Monday 9 September 2013

Assessing and enjoying wine

Over the summer there’s been considerable commentary and debate on wine assessment and a discussion on the matter even made it to the heights of the BBC’s Radio 4 Today Programme. I won’t go into details here, but it seemed to start as a journalistic spat at the competence of wine judges with inconsistency cited as evidence. Robert Joseph does a comprehensive overview with references on his indispensable blog The Joseph Report.

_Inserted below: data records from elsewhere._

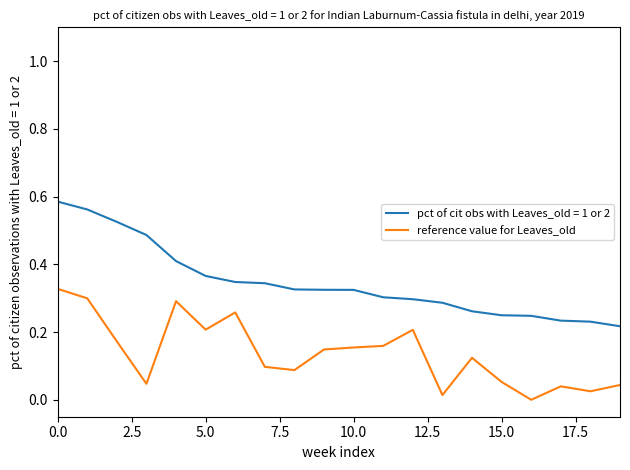

True or false: pct of cit obs with Leaves_old = 1 or 2 and reference value for Leaves_old cross at least once.

False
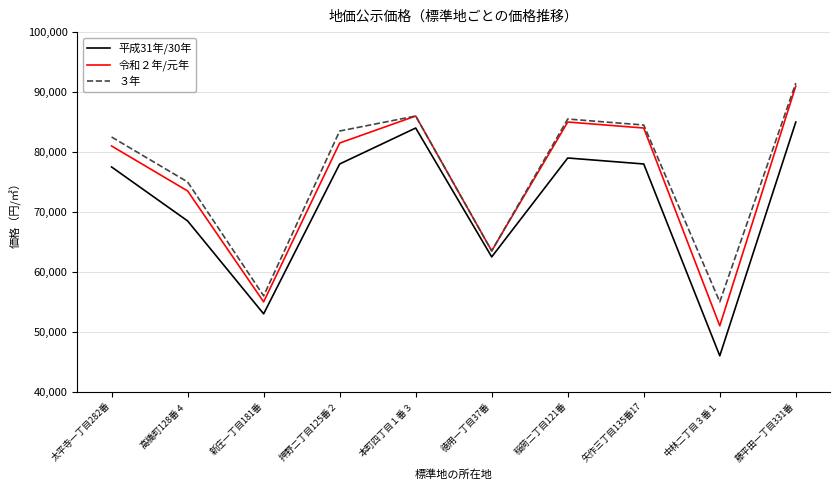

Which series has the largest range (max minus min)?

令和２年/元年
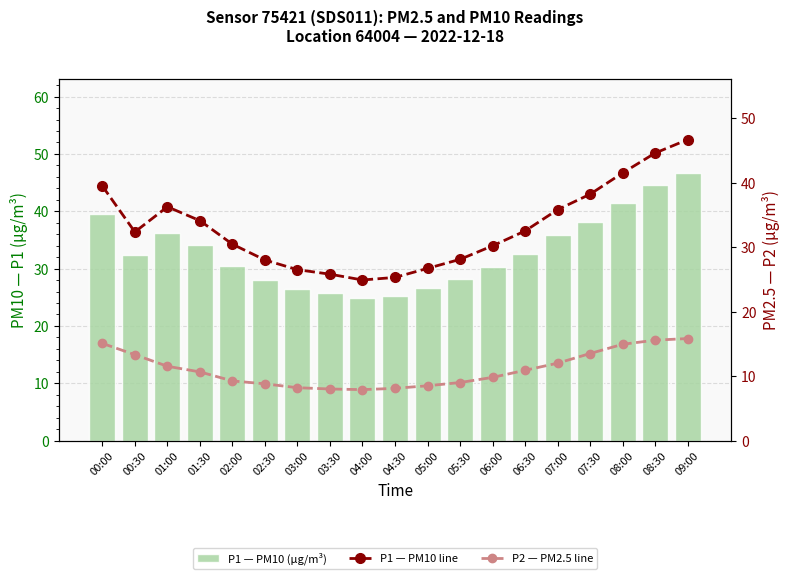

What is the average value of the P2 — PM2.5 (µg/m³) line series?

11.1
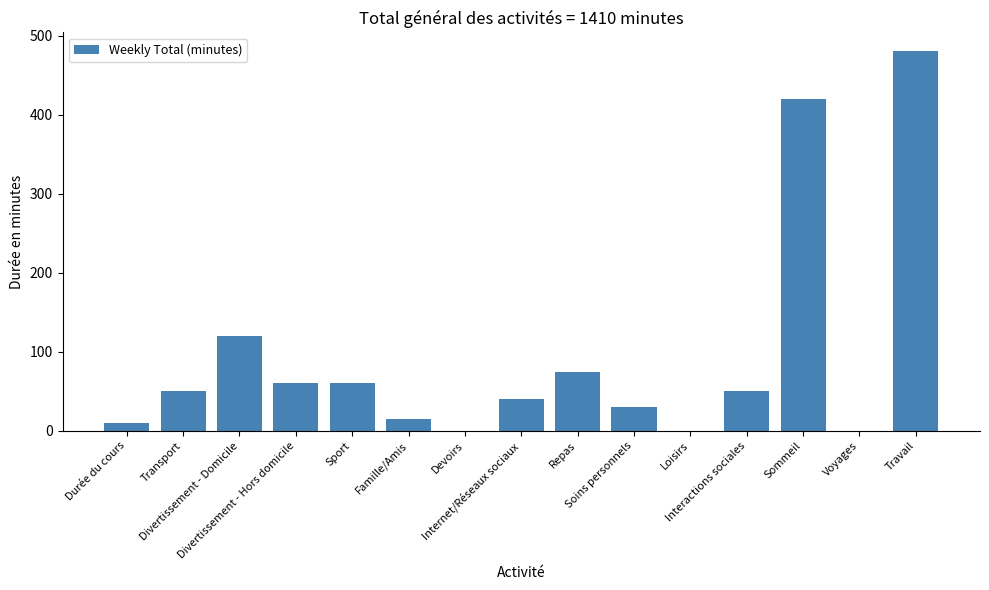

Approximately how many times larger is the value at Repas compared to Transport?

1.5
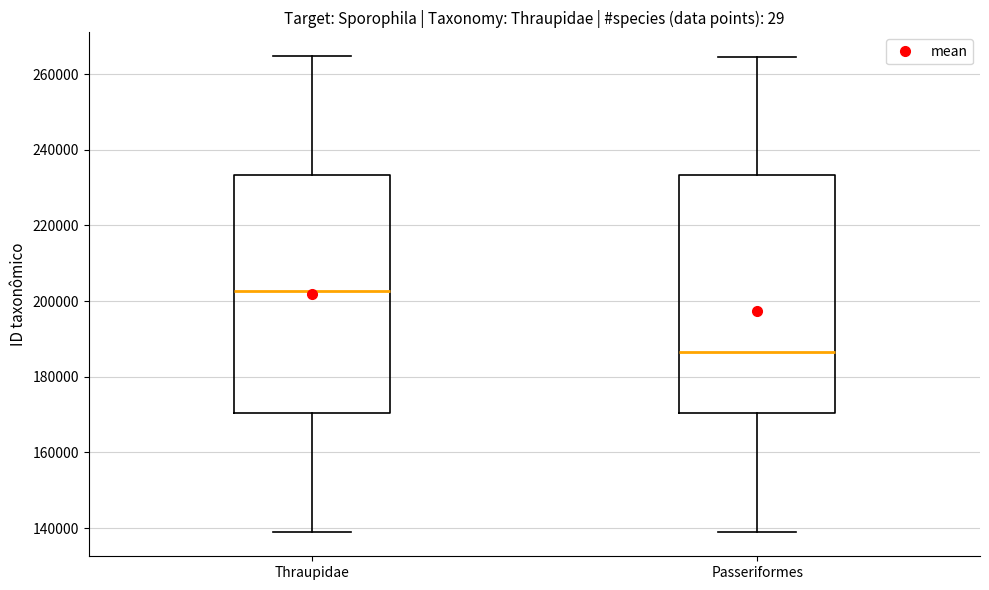

Reading left to right, transcribe this box plot: for each box, give where its median line is, the range the box spans, and where its two whiskers end, as read against the y-axis. The values are not printed on the chart, so give them approximately, as read against the axis.

Thraupidae: median 202000, box 170000 to 234000, whiskers 138000 to 264000
Passeriformes: median 186000, box 170000 to 234000, whiskers 138000 to 264000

For a while now I’ve been contemplating a post along the lines of why I find it so hard to assess wine. For example, wines I taste and subsequently buy can disappoint when consumed chez nous. It could equally be called why I don’t give scathing wine reviews or, more debatably, the difference between amateurs and pros. I touched on this a few years back with my post on scoring wine.

The factors that influence me I’ll coin, with an occasional bit of stretching, the 9 W’s.

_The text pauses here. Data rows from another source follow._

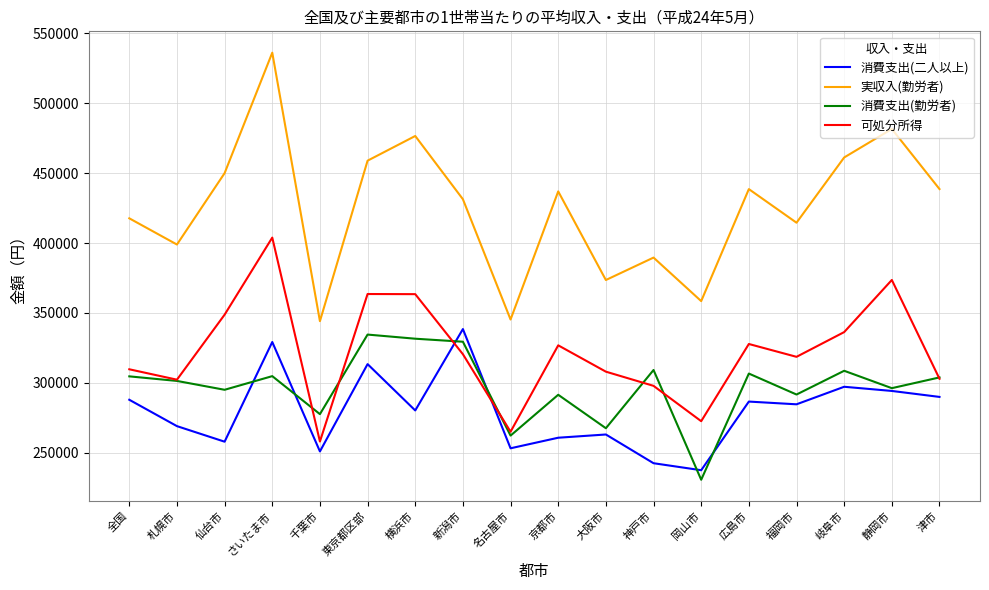

Which series has the largest total across all categories?

実収入(勤労者)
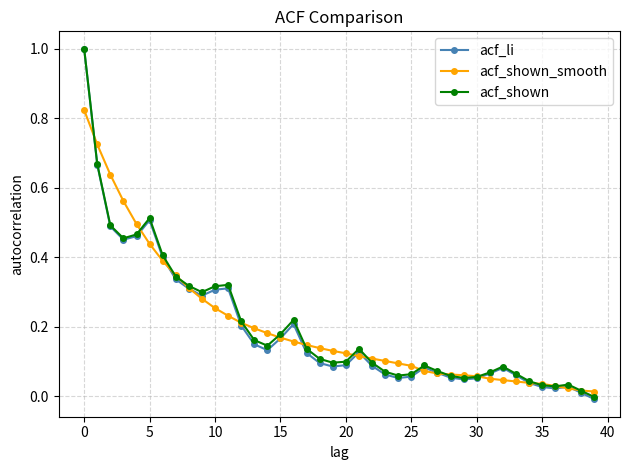

Which series has the largest range (max minus min)?

acf_li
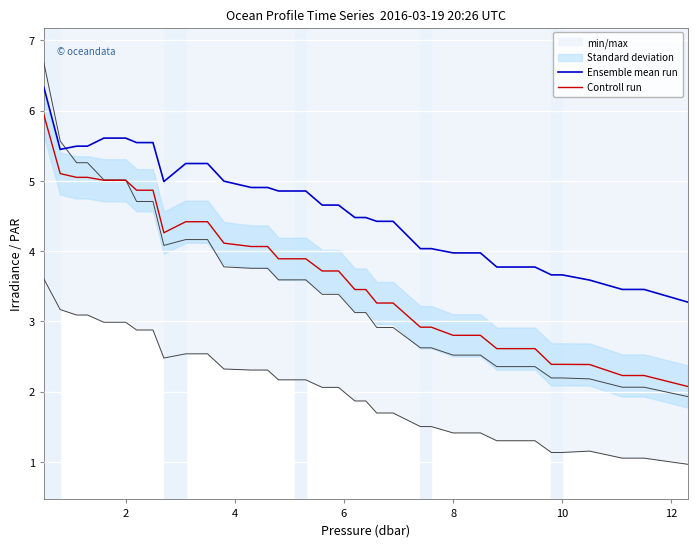

How many lines are shown in the chart?

2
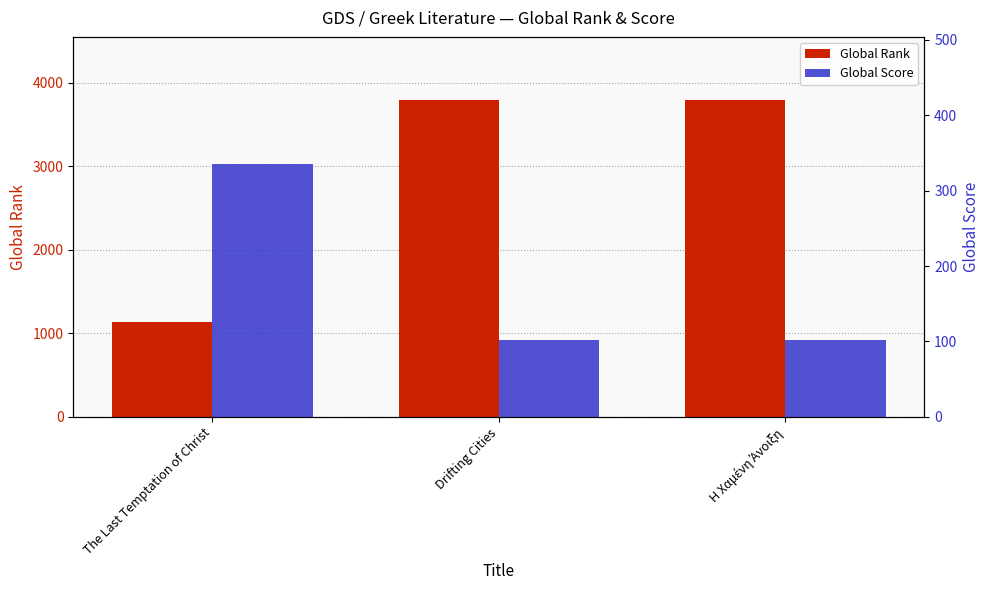

Reading right to left, transcribe all the data shown in this chart.

Global Rank: 3793	3793	1137
Global Score: 102	102	336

Where at home, restaurant/bar, tasting, winery, outdoors, party, in-flight etc.
When time of day, maybe even the biodynamic calender
Who family, friends, like-minded company, “commercial” situations
Whence as in what was consumed (liquid or solid) in the build up to the moment
Whim personal frame of mind, mood, ability to concentrate, preconception, bad day
With/without food and what food
Weather temperature (including the wine), humidity, even aircon etc.
Within the stemware
 Wine bottle Stuff like when the bottle was opened, how recently bottled, storage conditions of older wines, state of the closure, tasted blind or not, knowledge of price.

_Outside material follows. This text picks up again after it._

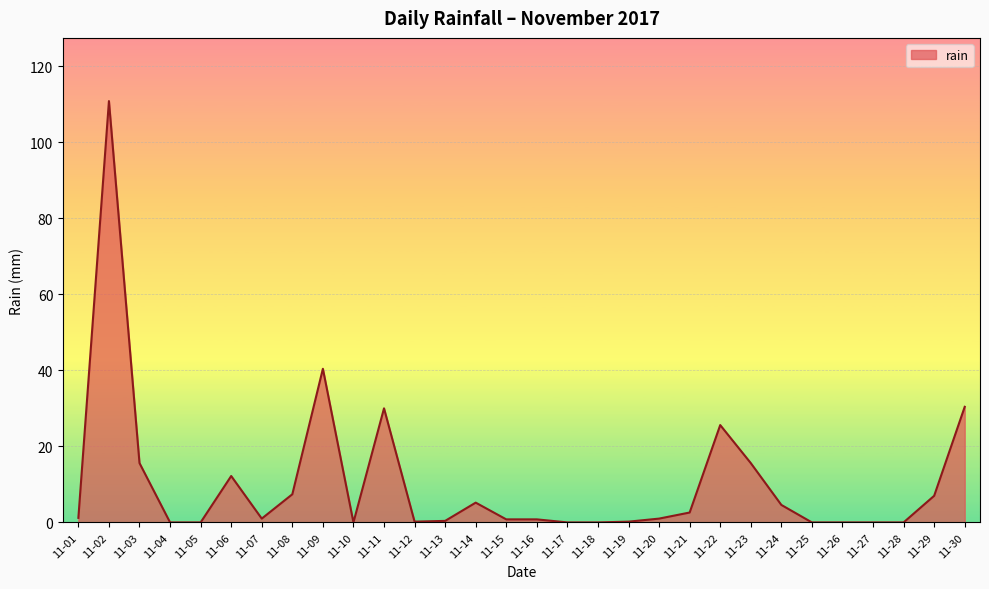

What is the difference between the maximum and minimum values?

110.8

These are all reasons why passing judgement on a wine with one encounter is often unfair. It may also explain why I often don’t “get” a wine on first tasting, but find it can grow on me with subsequent encounters.

I have most success in finding wines that become favourites from friends, more serious restaurant lists and caviste recommendations. Least successful is at busy stand-up tastings where I can be wowed by tasting samples of over oaked reds and obvious aromatic whites that never work at home, or indeed anyone's home. My theory is that in line-ups subtle understated wines are easily overlooked, out shouted, if not even bullied by bolder styles. All of this can be magnified by unfamiliar surroundings. Perhaps it's really a debate on the subjective vs. objective approach.